Work to complete: Whenever the string "javascript" turns up in a line below, that line should be copied.

Entries taken from a collection
+-------+
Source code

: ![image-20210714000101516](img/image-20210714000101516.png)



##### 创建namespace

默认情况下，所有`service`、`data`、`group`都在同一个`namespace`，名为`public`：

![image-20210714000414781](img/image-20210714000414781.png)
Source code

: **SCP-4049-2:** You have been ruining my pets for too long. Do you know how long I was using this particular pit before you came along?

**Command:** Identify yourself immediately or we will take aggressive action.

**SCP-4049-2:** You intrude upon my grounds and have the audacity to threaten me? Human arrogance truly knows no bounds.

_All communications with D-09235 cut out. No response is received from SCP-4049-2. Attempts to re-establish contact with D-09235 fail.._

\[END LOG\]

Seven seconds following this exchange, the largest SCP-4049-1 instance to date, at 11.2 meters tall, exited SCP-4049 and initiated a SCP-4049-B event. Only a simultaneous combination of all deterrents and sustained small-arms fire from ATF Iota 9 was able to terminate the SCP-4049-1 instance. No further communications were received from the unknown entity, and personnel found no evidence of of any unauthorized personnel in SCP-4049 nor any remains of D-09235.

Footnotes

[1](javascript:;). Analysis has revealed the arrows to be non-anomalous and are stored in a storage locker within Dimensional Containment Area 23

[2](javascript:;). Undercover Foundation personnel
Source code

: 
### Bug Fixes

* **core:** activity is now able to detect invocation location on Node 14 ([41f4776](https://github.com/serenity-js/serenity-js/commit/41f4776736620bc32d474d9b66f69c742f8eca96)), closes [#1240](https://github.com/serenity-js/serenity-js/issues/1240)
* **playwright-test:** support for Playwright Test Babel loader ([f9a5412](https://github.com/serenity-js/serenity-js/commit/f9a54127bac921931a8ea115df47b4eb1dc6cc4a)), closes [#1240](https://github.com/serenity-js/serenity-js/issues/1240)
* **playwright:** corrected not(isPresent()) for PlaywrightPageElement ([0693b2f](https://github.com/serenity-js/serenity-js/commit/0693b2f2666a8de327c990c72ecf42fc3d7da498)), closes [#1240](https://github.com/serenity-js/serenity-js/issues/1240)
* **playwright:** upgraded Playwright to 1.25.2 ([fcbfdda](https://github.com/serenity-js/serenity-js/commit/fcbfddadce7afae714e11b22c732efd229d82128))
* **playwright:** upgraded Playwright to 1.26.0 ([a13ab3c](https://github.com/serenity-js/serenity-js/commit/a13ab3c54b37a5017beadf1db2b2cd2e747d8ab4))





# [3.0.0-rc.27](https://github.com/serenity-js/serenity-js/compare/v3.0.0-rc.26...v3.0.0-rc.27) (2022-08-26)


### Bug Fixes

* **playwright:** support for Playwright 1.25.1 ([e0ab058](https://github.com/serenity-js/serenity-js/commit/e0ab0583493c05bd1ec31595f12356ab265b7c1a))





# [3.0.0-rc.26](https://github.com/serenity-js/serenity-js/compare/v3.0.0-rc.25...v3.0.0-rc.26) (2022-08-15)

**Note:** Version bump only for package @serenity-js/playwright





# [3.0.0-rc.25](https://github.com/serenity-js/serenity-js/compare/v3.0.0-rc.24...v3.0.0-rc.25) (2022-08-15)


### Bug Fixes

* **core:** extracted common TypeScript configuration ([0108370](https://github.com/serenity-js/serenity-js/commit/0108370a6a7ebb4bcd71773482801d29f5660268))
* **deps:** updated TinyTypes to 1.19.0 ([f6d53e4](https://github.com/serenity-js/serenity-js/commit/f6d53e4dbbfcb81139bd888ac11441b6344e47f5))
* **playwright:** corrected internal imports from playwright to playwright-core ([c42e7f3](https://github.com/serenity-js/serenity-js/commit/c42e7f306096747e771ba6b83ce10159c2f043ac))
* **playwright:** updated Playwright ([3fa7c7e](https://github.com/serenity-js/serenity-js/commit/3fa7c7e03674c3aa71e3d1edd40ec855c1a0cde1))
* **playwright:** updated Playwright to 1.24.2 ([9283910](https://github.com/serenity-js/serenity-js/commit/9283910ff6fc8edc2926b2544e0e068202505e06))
+-------+
Exercise answer:
[1](javascript:;). Analysis has revealed the arrows to be non-anomalous and are stored in a storage locker within Dimensional Containment Area 23
[2](javascript:;). Undercover Foundation personnel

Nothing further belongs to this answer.